7. Kidney and Liver Health
Our bodies are constantly attempting to remove and filter out environmental toxins that we are exposed to on a daily basis. An overload of these toxins can easily result in placing a burden on the organs that are responsible for their removal: the kidneys and liver.
Activated charcoal aids the body in removing toxins by binding them before they can do damage to organs, thus lessening the workload of the detox system. Studies have shown that supplementing with charcoal has helped end-stage renal disease patients control their symptoms and avoid emergency dialysis while lowering urea and creatinine levels. (9)
8. Lower Cholesterol
Research shows that activated charcoal can help significantly reduce cholesterol levels. One study found that patients with high cholesterol who were treated with activated charcoal for four weeks ended up with a total and LDL cholesterol drop of between 25 and 41 percent. (10)
The patients in the study were prescribed eight grams of activated charcoal three times per day. If you do decide to try activated charcoal to lower your cholesterol levels, remember not to take it within two hours of any other prescription medication, and as always, it’s best to have medical professional feedback on your supplement routine to ensure no interactions or negative effects.
9. Reduce Inflammation
Typically when we are wounded or sick, the body responds with inflammation. While this is sometimes used to help treat the problem, when inflammation markers get too high, tissue damage and even shock or death can occur. In these situations, it may be useful to consider activated charcoal as a treatment, as studies have shown that it has the ability to remove pro-inflammatory cytokines from the blood. (11) This may be especially helpful for those with inflammatory diseases like rheumatoid arthritis.
10. Bug Bites
Many people swear by the ability of activated charcoal to help relieve the pain and itchiness that comes with bug bites. While you should always go to the doctor if you think you may have been bitten by something poisonous, it wouldn’t hurt to try out activated charcoal on any mosquito or other minor bites that you may have.
Simply mix a capsule or ½ a teaspoon with a little coconut oil and dab it on the bite. Reapply every 30 minutes and be sure to wrap it with a bandage if you plan on moving around since charcoal can stain surfaces.

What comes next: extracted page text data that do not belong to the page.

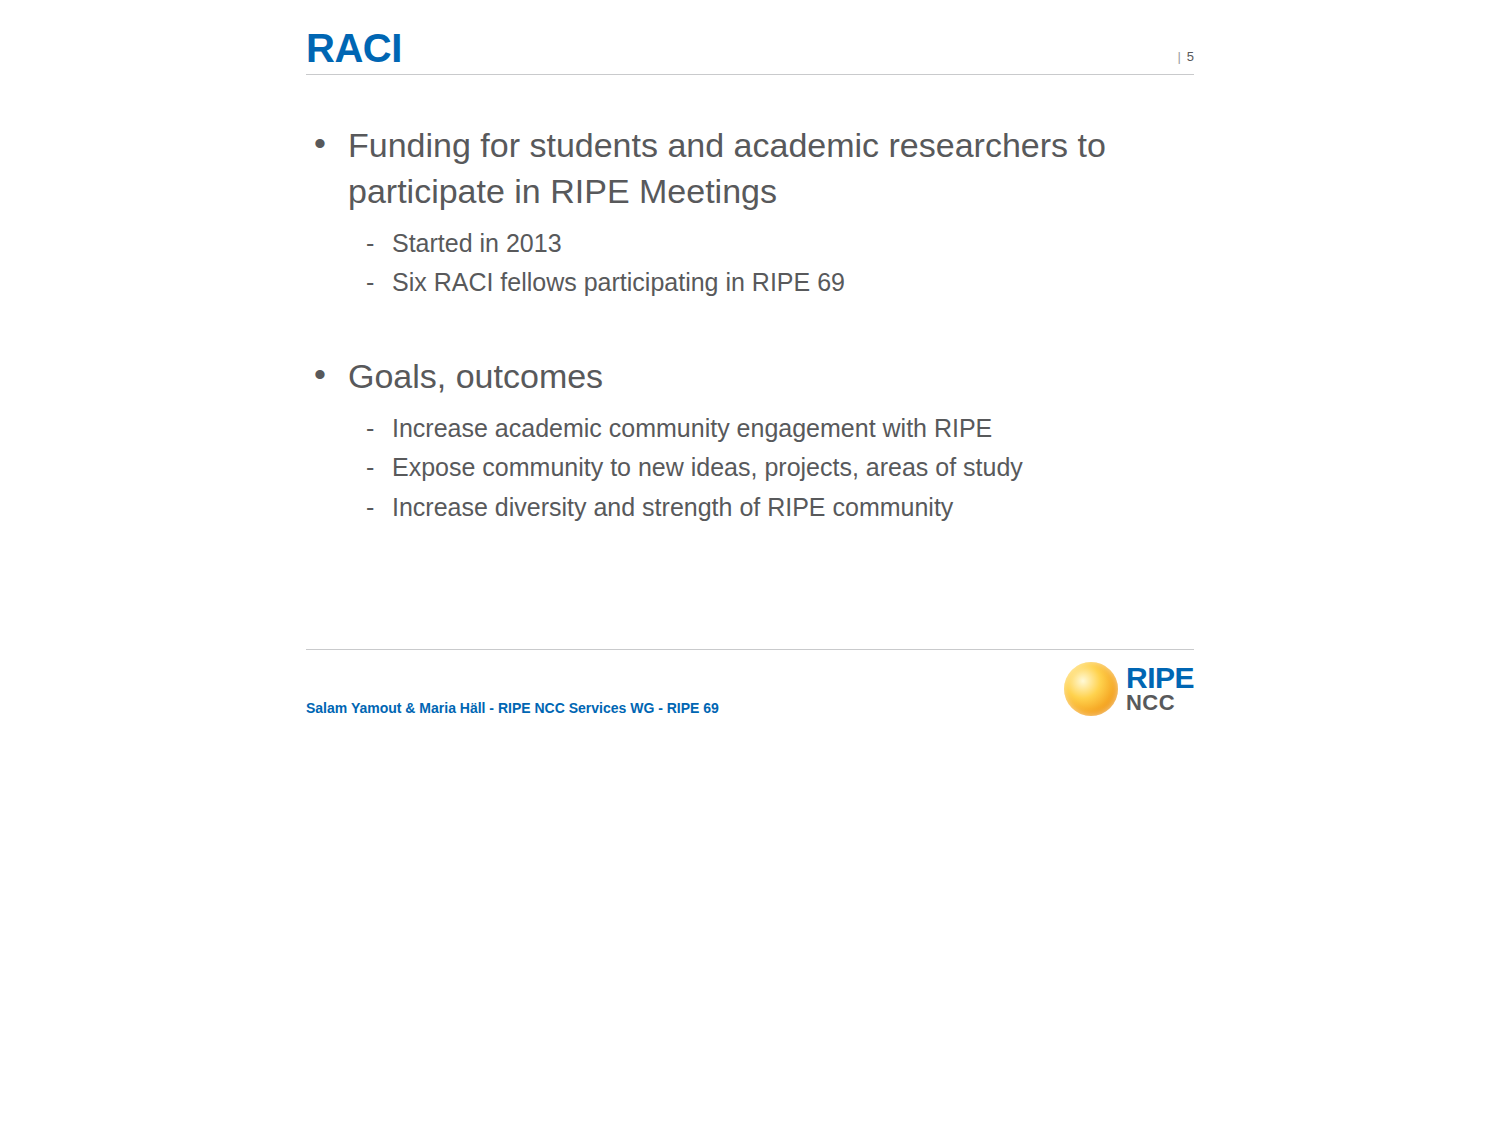RACI
|5
Funding for students and academic researchers to participate in RIPE Meetings
Started in 2013
Six RACI fellows participating in RIPE 69
Goals, outcomes
Increase academic community engagement with RIPE
Expose community to new ideas, projects, areas of study
Increase diversity and strength of RIPE community
Salam Yamout & Maria Häll - RIPE NCC Services WG - RIPE 69
RIPE
NCC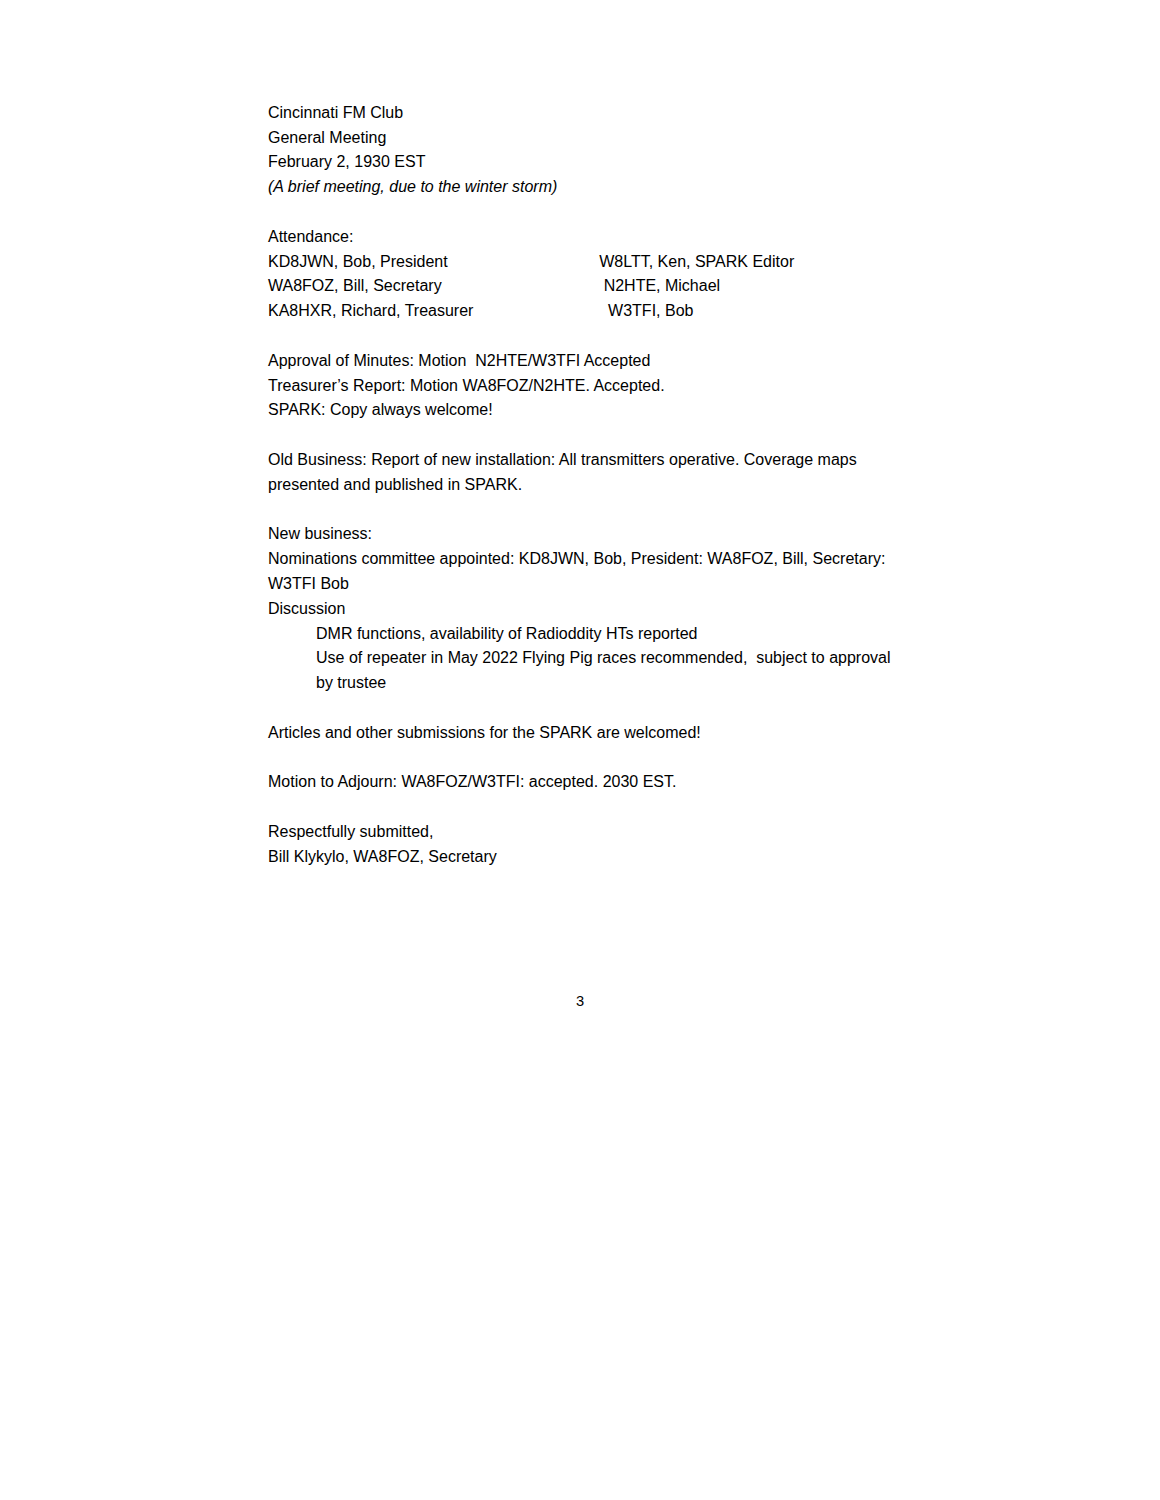Cincinnati FM Club
General Meeting
February 2, 1930 EST
(A brief meeting, due to the winter storm)
Attendance:
| KD8JWN, Bob, President | W8LTT, Ken, SPARK Editor |
| WA8FOZ, Bill, Secretary | N2HTE, Michael |
| KA8HXR, Richard, Treasurer | W3TFI, Bob |
Approval of Minutes: Motion N2HTE/W3TFI Accepted
Treasurer’s Report: Motion WA8FOZ/N2HTE. Accepted.
SPARK: Copy always welcome!
Old Business: Report of new installation: All transmitters operative. Coverage maps presented and published in SPARK.
New business:
Nominations committee appointed: KD8JWN, Bob, President: WA8FOZ, Bill, Secretary: W3TFI Bob
Discussion
DMR functions, availability of Radioddity HTs reported
Use of repeater in May 2022 Flying Pig races recommended, subject to approval by trustee
Articles and other submissions for the SPARK are welcomed!
Motion to Adjourn: WA8FOZ/W3TFI: accepted. 2030 EST.
Respectfully submitted,
Bill Klykylo, WA8FOZ, Secretary
3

Where to Get Activated Charcoal
Not all activated charcoal products are the same. Your best bet is to look for charcoal made from coconut shells or wood and to check the ingredient list to make sure there are no added artificial sweeteners or other ingredients. If your local health food store doesn’t have activated charcoal, you can check online to find a quality powder.

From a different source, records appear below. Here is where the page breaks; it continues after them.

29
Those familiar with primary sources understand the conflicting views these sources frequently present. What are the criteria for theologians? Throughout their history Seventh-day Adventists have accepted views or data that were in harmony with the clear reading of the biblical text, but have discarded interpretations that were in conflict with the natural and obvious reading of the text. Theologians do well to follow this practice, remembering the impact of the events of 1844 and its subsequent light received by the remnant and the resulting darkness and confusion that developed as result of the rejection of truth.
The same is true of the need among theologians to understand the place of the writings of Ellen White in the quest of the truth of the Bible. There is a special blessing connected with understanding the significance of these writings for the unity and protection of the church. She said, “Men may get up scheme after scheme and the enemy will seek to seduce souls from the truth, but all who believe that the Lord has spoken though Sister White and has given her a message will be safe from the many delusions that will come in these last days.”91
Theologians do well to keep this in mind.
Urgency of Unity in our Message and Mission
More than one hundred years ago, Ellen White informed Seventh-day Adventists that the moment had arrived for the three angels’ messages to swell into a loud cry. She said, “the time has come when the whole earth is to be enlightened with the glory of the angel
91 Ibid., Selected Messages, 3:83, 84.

If you do decide to use activated charcoal internally, be sure to consume more water than normal, since dehydration can occur if you’re not careful. Think 12 glasses of water instead of the standard eight while ingesting charcoal. Doing this will also help flush excess toxins faster.
While the research is still ongoing when it comes to the benefits of activated charcoal, most of these studies show a clear positive to adding activated charcoal into your daily routine. Check with your provider for customized recommendations for how to use this natural detoxing agent in your wellness plan.